With the images excluded, set down every line of the listing below exactly.

[Start of section]

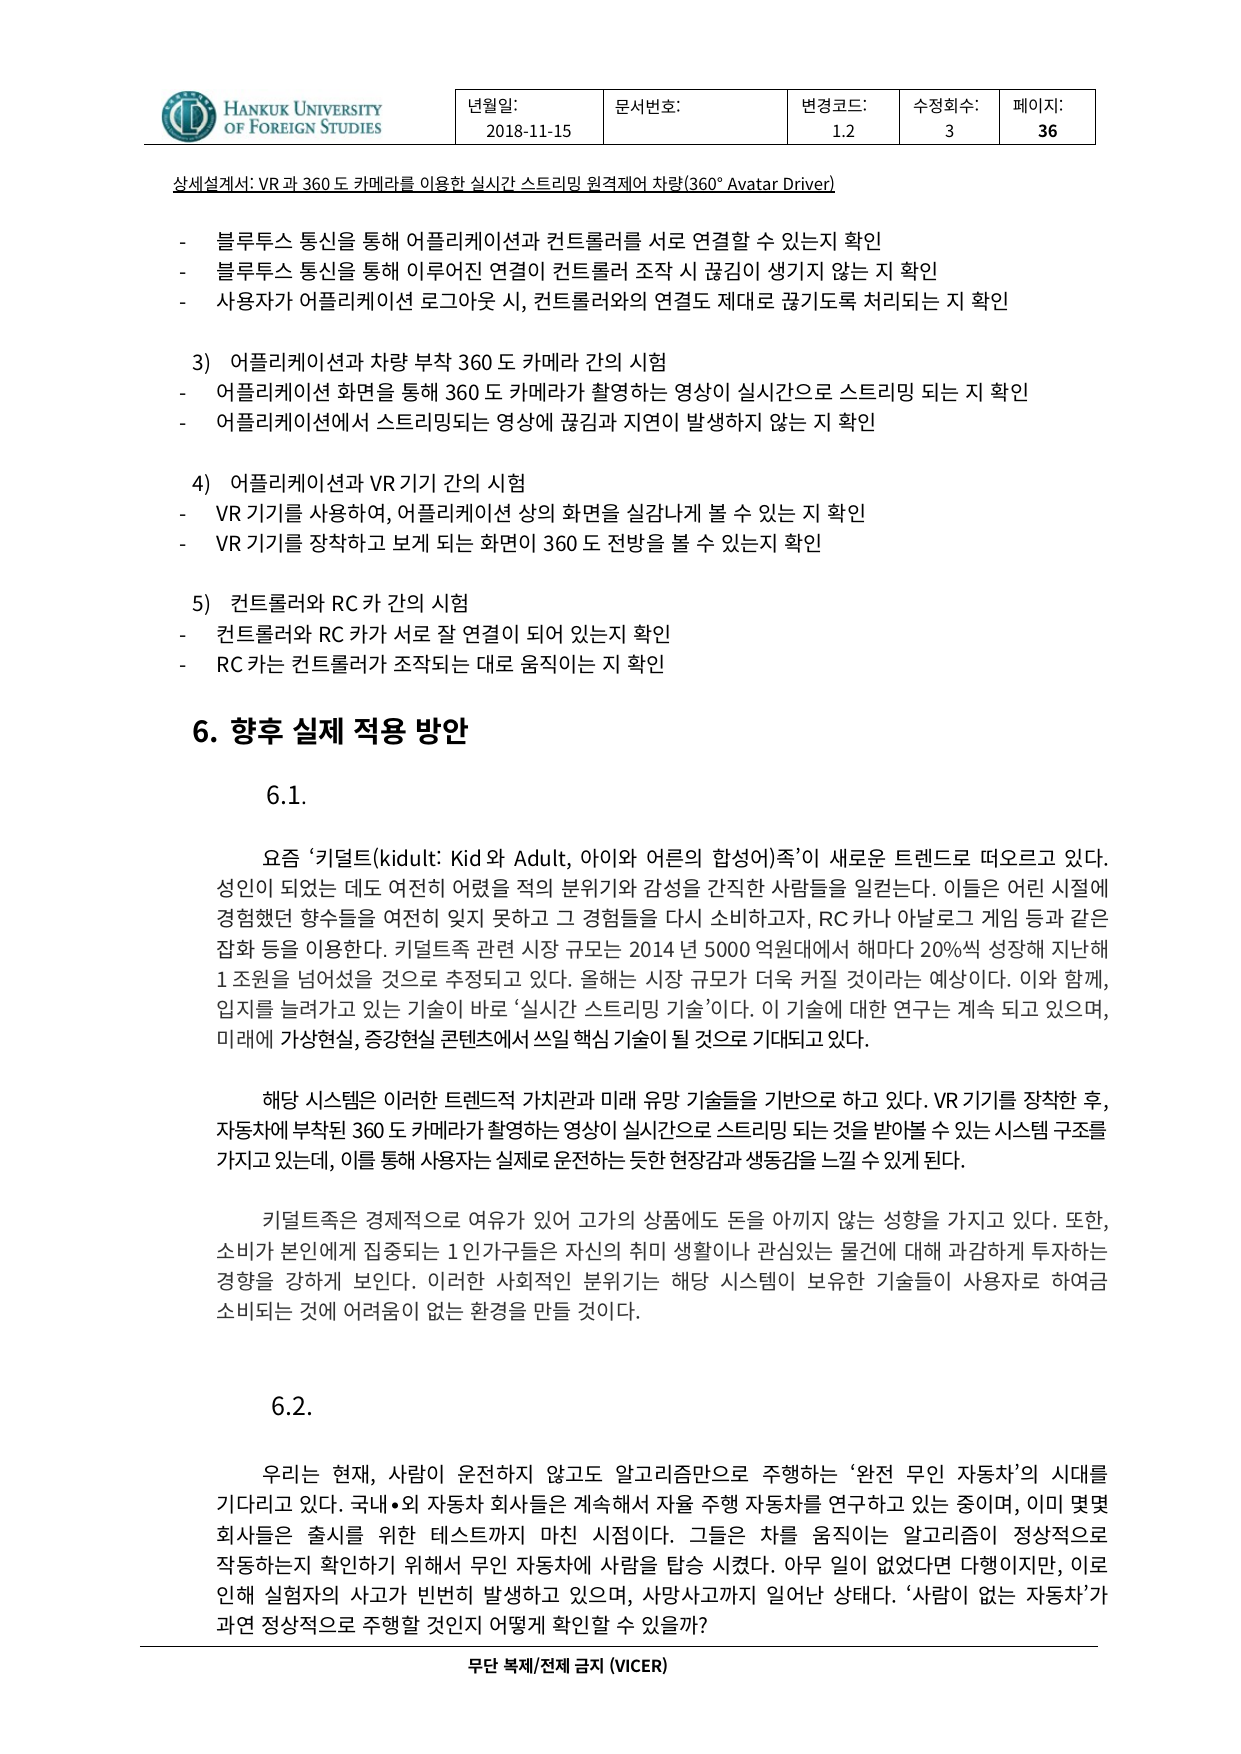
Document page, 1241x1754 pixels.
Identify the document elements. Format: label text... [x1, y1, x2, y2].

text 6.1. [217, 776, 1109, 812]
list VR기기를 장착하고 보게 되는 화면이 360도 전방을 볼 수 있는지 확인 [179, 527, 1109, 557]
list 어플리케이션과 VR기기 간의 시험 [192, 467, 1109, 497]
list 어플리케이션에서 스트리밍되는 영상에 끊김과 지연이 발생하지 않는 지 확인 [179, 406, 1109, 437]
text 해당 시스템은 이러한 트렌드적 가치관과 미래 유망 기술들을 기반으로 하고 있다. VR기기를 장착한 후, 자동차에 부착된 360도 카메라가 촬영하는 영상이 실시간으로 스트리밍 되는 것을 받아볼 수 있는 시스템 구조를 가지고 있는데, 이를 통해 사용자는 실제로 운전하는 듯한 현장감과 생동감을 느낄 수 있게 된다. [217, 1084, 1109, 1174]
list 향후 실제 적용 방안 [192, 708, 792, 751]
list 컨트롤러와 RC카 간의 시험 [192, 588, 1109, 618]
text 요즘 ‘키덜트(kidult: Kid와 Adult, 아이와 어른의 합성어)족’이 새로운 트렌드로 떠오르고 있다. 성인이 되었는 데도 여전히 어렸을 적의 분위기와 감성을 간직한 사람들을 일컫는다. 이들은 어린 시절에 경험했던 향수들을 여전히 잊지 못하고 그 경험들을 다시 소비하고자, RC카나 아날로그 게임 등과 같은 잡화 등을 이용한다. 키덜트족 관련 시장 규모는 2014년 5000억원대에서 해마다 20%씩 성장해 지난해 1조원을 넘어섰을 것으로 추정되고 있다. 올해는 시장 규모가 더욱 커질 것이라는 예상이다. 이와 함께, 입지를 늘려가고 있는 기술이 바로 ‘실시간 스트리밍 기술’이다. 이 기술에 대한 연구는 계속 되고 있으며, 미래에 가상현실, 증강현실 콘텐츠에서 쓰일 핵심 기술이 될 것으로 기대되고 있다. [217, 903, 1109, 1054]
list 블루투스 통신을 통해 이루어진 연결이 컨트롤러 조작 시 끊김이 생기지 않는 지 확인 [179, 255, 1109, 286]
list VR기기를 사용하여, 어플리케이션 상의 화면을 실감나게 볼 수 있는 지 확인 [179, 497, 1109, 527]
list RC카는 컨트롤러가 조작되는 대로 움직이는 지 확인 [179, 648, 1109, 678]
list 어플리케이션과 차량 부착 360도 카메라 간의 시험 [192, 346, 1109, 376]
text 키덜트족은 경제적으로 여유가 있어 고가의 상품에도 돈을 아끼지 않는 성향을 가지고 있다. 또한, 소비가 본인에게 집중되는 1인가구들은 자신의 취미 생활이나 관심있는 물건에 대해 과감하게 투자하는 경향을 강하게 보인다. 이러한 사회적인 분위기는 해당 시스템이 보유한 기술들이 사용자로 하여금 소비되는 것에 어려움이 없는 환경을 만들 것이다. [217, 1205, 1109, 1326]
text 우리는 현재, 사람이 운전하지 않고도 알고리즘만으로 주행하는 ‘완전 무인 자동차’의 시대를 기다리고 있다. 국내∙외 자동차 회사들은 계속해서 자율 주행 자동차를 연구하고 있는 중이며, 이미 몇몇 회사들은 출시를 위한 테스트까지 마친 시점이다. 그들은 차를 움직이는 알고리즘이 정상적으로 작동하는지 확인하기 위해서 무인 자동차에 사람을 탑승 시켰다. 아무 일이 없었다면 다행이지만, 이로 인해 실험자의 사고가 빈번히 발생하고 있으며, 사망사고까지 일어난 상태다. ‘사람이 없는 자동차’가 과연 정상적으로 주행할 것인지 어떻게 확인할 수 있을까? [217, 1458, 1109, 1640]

[End of section]

■ EXPECTED ANSWER ■
Document page, 1241x1754 pixels.
Identify the document elements. Format: label text... [x1, y1, x2, y2].

text 6.1. [217, 776, 1109, 812]
list VR기기를 장착하고 보게 되는 화면이 360도 전방을 볼 수 있는지 확인 [179, 527, 1109, 557]
list 어플리케이션과 VR기기 간의 시험 [192, 467, 1109, 497]
list 어플리케이션에서 스트리밍되는 영상에 끊김과 지연이 발생하지 않는 지 확인 [179, 406, 1109, 437]
text 해당 시스템은 이러한 트렌드적 가치관과 미래 유망 기술들을 기반으로 하고 있다. VR기기를 장착한 후, 자동차에 부착된 360도 카메라가 촬영하는 영상이 실시간으로 스트리밍 되는 것을 받아볼 수 있는 시스템 구조를 가지고 있는데, 이를 통해 사용자는 실제로 운전하는 듯한 현장감과 생동감을 느낄 수 있게 된다. [217, 1084, 1109, 1174]
list 향후 실제 적용 방안 [192, 708, 792, 751]
list 컨트롤러와 RC카 간의 시험 [192, 588, 1109, 618]
text 요즘 ‘키덜트(kidult: Kid와 Adult, 아이와 어른의 합성어)족’이 새로운 트렌드로 떠오르고 있다. 성인이 되었는 데도 여전히 어렸을 적의 분위기와 감성을 간직한 사람들을 일컫는다. 이들은 어린 시절에 경험했던 향수들을 여전히 잊지 못하고 그 경험들을 다시 소비하고자, RC카나 아날로그 게임 등과 같은 잡화 등을 이용한다. 키덜트족 관련 시장 규모는 2014년 5000억원대에서 해마다 20%씩 성장해 지난해 1조원을 넘어섰을 것으로 추정되고 있다. 올해는 시장 규모가 더욱 커질 것이라는 예상이다. 이와 함께, 입지를 늘려가고 있는 기술이 바로 ‘실시간 스트리밍 기술’이다. 이 기술에 대한 연구는 계속 되고 있으며, 미래에 가상현실, 증강현실 콘텐츠에서 쓰일 핵심 기술이 될 것으로 기대되고 있다. [217, 903, 1109, 1054]
list 블루투스 통신을 통해 이루어진 연결이 컨트롤러 조작 시 끊김이 생기지 않는 지 확인 [179, 255, 1109, 286]
list VR기기를 사용하여, 어플리케이션 상의 화면을 실감나게 볼 수 있는 지 확인 [179, 497, 1109, 527]
list RC카는 컨트롤러가 조작되는 대로 움직이는 지 확인 [179, 648, 1109, 678]
list 어플리케이션과 차량 부착 360도 카메라 간의 시험 [192, 346, 1109, 376]
text 키덜트족은 경제적으로 여유가 있어 고가의 상품에도 돈을 아끼지 않는 성향을 가지고 있다. 또한, 소비가 본인에게 집중되는 1인가구들은 자신의 취미 생활이나 관심있는 물건에 대해 과감하게 투자하는 경향을 강하게 보인다. 이러한 사회적인 분위기는 해당 시스템이 보유한 기술들이 사용자로 하여금 소비되는 것에 어려움이 없는 환경을 만들 것이다. [217, 1205, 1109, 1326]
text 우리는 현재, 사람이 운전하지 않고도 알고리즘만으로 주행하는 ‘완전 무인 자동차’의 시대를 기다리고 있다. 국내∙외 자동차 회사들은 계속해서 자율 주행 자동차를 연구하고 있는 중이며, 이미 몇몇 회사들은 출시를 위한 테스트까지 마친 시점이다. 그들은 차를 움직이는 알고리즘이 정상적으로 작동하는지 확인하기 위해서 무인 자동차에 사람을 탑승 시켰다. 아무 일이 없었다면 다행이지만, 이로 인해 실험자의 사고가 빈번히 발생하고 있으며, 사망사고까지 일어난 상태다. ‘사람이 없는 자동차’가 과연 정상적으로 주행할 것인지 어떻게 확인할 수 있을까? [217, 1458, 1109, 1640]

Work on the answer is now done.